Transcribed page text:
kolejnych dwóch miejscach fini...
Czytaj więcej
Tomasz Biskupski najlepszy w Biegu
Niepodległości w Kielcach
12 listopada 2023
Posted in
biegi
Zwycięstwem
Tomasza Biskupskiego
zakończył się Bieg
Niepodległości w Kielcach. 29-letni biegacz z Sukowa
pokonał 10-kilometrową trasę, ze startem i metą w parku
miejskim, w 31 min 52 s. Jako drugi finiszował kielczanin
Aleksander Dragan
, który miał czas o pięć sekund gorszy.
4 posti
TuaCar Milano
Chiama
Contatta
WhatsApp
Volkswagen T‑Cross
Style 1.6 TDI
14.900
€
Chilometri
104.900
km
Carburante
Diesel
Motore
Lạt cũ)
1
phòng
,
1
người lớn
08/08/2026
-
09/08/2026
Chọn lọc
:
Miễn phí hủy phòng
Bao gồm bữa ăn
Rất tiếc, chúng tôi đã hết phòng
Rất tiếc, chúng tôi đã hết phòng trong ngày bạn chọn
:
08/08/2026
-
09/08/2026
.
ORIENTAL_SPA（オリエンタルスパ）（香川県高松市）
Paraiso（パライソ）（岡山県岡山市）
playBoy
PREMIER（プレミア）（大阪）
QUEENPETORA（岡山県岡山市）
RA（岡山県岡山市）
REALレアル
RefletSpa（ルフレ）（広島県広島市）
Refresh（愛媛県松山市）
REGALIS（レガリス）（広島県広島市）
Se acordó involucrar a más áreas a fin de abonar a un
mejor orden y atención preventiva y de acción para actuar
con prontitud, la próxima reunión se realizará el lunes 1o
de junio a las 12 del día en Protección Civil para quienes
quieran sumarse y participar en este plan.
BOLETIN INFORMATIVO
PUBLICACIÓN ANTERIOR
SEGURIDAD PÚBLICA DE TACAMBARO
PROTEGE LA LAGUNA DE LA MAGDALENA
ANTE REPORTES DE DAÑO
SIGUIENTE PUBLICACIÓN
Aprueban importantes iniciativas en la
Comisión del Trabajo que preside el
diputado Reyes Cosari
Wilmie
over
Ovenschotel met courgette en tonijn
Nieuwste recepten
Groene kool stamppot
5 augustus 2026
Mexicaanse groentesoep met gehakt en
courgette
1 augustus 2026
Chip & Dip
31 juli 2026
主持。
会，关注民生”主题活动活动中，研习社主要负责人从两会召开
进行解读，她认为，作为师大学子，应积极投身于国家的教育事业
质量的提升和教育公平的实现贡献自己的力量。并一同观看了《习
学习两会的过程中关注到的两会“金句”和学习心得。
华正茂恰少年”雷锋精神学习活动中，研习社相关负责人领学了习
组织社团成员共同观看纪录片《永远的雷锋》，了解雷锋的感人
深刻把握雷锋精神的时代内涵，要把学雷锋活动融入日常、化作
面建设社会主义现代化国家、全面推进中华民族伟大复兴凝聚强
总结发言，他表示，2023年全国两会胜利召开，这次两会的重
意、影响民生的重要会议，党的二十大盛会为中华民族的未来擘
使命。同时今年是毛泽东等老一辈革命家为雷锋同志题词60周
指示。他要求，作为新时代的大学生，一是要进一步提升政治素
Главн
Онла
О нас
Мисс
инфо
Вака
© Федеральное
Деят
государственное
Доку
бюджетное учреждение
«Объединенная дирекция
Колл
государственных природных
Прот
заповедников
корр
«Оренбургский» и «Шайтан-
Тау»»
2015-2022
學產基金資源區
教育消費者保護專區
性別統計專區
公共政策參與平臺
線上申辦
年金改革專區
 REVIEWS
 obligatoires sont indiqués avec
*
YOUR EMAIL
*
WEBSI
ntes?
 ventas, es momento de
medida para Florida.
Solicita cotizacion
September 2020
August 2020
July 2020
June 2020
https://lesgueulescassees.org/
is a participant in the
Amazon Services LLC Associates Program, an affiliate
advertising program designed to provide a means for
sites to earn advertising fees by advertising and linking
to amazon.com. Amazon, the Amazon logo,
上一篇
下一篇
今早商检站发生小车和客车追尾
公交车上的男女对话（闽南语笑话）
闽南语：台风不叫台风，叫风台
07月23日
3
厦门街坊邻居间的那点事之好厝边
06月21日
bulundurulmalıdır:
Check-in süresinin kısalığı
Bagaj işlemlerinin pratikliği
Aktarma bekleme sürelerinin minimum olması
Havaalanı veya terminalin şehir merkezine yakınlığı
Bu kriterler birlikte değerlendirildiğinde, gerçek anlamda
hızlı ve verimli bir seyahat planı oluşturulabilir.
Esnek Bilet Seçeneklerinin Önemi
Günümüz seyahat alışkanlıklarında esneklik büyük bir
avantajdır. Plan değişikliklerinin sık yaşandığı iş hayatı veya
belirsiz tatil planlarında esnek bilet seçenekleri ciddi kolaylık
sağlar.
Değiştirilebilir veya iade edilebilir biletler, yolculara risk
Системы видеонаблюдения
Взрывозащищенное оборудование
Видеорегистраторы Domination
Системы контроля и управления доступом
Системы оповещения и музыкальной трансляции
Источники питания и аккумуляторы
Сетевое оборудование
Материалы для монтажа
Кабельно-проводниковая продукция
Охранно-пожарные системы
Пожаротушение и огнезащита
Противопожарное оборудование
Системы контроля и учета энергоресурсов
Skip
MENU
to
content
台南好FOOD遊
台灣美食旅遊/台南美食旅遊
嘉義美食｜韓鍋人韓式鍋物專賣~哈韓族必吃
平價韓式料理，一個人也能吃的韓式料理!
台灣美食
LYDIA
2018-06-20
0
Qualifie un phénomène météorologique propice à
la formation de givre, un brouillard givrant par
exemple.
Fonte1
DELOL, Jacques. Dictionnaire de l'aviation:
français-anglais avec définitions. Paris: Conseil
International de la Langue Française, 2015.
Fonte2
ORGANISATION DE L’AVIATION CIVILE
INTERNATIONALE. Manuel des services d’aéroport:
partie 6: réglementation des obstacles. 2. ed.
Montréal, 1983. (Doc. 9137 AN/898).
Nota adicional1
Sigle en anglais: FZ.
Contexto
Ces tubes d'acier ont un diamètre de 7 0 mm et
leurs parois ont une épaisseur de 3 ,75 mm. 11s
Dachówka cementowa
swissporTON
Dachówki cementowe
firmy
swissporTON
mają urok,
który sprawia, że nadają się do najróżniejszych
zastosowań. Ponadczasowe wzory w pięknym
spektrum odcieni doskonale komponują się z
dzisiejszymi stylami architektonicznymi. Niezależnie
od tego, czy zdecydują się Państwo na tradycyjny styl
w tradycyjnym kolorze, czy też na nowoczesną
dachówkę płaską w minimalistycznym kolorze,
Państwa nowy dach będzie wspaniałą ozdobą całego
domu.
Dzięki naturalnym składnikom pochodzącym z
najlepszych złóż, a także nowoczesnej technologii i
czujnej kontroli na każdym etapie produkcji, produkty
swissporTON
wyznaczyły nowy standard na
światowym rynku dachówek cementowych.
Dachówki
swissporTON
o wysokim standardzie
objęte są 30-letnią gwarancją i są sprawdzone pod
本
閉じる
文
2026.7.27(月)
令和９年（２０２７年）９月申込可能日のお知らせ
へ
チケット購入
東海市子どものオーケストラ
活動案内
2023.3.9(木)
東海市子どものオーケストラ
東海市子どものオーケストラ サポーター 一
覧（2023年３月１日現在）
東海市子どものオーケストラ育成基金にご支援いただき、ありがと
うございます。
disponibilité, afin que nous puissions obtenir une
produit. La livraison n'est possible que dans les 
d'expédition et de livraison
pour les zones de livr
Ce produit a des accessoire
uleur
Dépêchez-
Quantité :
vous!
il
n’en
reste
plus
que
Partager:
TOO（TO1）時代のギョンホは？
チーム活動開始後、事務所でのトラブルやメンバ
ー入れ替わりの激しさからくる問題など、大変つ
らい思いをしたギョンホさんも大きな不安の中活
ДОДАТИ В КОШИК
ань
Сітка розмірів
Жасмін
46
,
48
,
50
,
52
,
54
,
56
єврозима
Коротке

▸ **About this task**
Copy the rows from the very start through the line containing "miejskim, w 31", with both ends included.

▸ **Answer to the problem**
kolejnych dwóch miejscach fini...
Czytaj więcej
Tomasz Biskupski najlepszy w Biegu
Niepodległości w Kielcach
12 listopada 2023
Posted in
biegi
Zwycięstwem
Tomasza Biskupskiego
zakończył się Bieg
Niepodległości w Kielcach. 29-letni biegacz z Sukowa
pokonał 10-kilometrową trasę, ze startem i metą w parku
miejskim, w 31 min 52 s. Jako drugi finiszował kielczanin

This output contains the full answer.